5  synth_spec

The synth_spec object specifies the process for each conditional synthesis stage. The function synth_spec() creates a synth_spec S3 object that specifies the following kinds of elements:

6 synth_spec() Component Mapping Arguments

For each synthesized variable, a model and sampler must be explicitly specified. However, within the synth_spec object itself, all elements are optional to allow for flexible specifications. For example, default_regression_model and default_classification_model may not be necessary if a comprehensive custom_models list is provided. These checks are performed when creating a presynth instance.

synth_spec evaluation order with presynth.

By default, synth_spec() assigns NULL to each component so they may be optionally specified by users as necessary. Error checking for whether synth_spec components are sufficiently specified only occur when creating presynth instances.
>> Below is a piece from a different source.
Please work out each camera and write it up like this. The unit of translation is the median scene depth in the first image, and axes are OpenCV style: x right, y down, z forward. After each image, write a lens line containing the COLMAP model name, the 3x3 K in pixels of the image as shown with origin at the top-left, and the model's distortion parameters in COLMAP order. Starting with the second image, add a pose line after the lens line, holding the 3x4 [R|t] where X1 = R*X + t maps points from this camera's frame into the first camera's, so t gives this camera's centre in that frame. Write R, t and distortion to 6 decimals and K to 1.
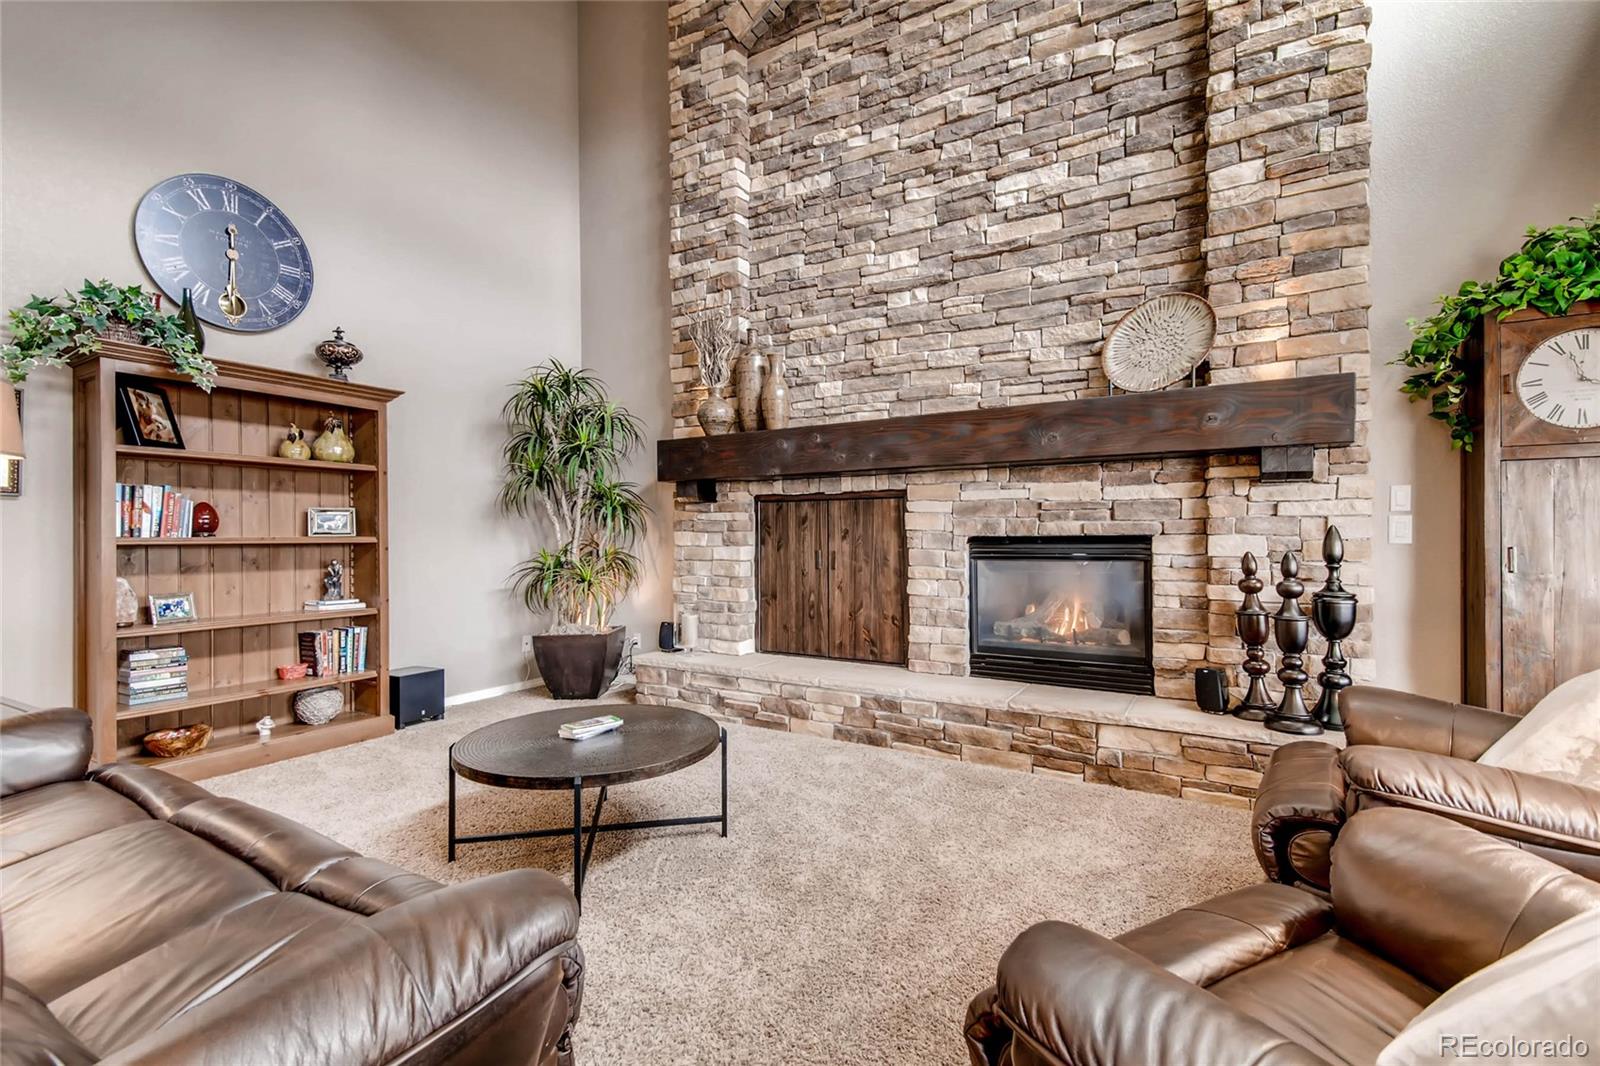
lens RADIAL K [[722.5, 0, 783.1], [0, 722.5, 530.7], [0, 0, 1]] dist [0.039771, -0.012462]
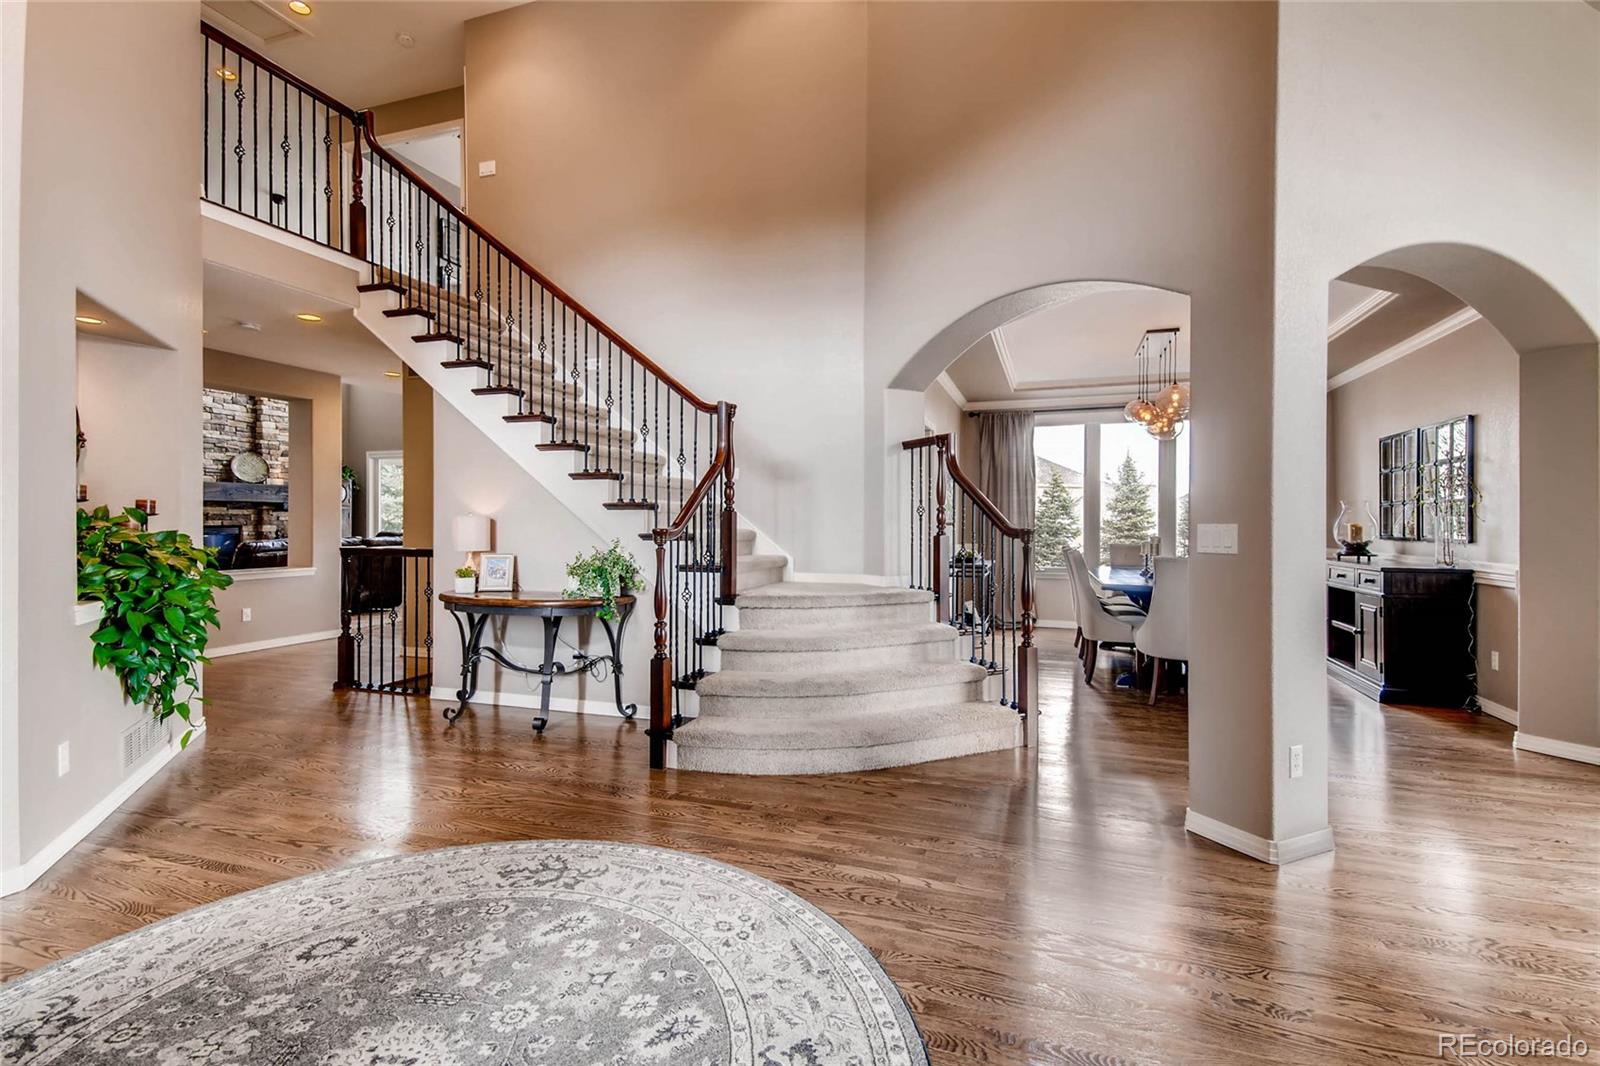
lens RADIAL K [[722.5, 0, 799.7], [0, 722.5, 524.9], [0, 0, 1]] dist [0.039771, -0.012462]
pose [[-0.185329, 0.004396, 0.982667, -3.170582], [-0.002300, 0.999985, -0.004907, 0.016040], [-0.982674, -0.003169, -0.185316, -0.824752]]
synth_spec allows users to specify how synthesize variables get mapped to different elements. While the synth_spec() constructor function has many arguments, they follow an explicit pattern:

  • default_regression_* arguments apply to all numeric variables unless otherwise specified. Used in…
    • default_regression_model
    • default_regression_steps
    • default_regression_sampler
    • default_regression_noise
    • default_regression_tuner
  • default_classification_* arguments apply to all categorical variables unless otherwise specified. Used in…
    • default_classification_model
    • default_classification_steps
    • default_classification_sampler
    • default_classification_noise
    • default_classification_tuner
  • default_* arguments apply to all variables unless otherwise specified (used in default_extractor).
  • custom_* arguments apply to specific variables in a named list format described below. Used in…
    • custom_models
    • custom_steps
    • custom_samplers
    • custom_noise
    • custom_tuners
    • custom_extractors

The custom_* arguments are supplied a list of named lists, each of which has two elements: one corresponding to the variable or variable(s) with custom elements, and the element value itself. Each set of arguments follows the pattern here:

custom_element = list(
  list(
    "vars" = c("var1", "var2"),
    "element" = element_value_1
  ),
  list(
    "vars" = c("var3"),
    "element" = element_value_2
  )
)

For example, here’s how one might specify different models for our running ACS example data:

library(tidyverse)
library(tidymodels)
library(tidysynthesis)
# define parsnip models
# regression trees 
rpart_mod <- decision_tree() |>
  set_engine(engine = "rpart") |>
  set_mode(mode = "regression")

# linear regresssion
lm_mod <- linear_reg() |> 
  set_engine(engine = "lm") |> 
  set_mode(mode = "regression")

# classification trees
rpart_class <- decision_tree() |>
  set_engine(engine = "rpart") |>
  set_mode(mode = "classification")

# create example synth_spec
example_synth_spec <- synth_spec(
  # for all variables except 'age', use CART
  default_regression_model = rpart_mod,
  default_classification_model = rpart_class, 
  # for the 'age' variable, use linear regression
  custom_models = list(
    list("vars" = c("age"), "model" = lm_mod)
  ),
  # (same for samplers)
  default_regression_sampler = sample_rpart,
  default_classification_sampler = sample_rpart,
  custom_samplers = list(
    list("vars" = c("age"), "sampler" = sample_lm)
  )
)

print(example_synth_spec)
Synthesis specification with user-specified components: 
* default_regression_model
* default_classification_model
* custom_models
* default_regression_sampler
* default_classification_sampler
* custom_samplers

6.1 Using synth_spec with the Tidy API

Each of the elements of synth_spec can be added, updated, or removed in place. update_synth_spec() is used to add, update, or remove all non-custom_* arguments to synth_spec, including:

  • default_regression_model
  • default_classification_model
  • default_regression_steps
  • default_classification_steps
  • default_regression_sampler
  • default_classification_sampler
  • default_regression_noise
  • default_classification_noise
  • default_regression_tuner
  • default_classification_tuner
  • default_extractor
  • invert_transformations
  • enforce_na

Each custom_* argument has dedicated add_*(), update_*(), and remove_*() API calls.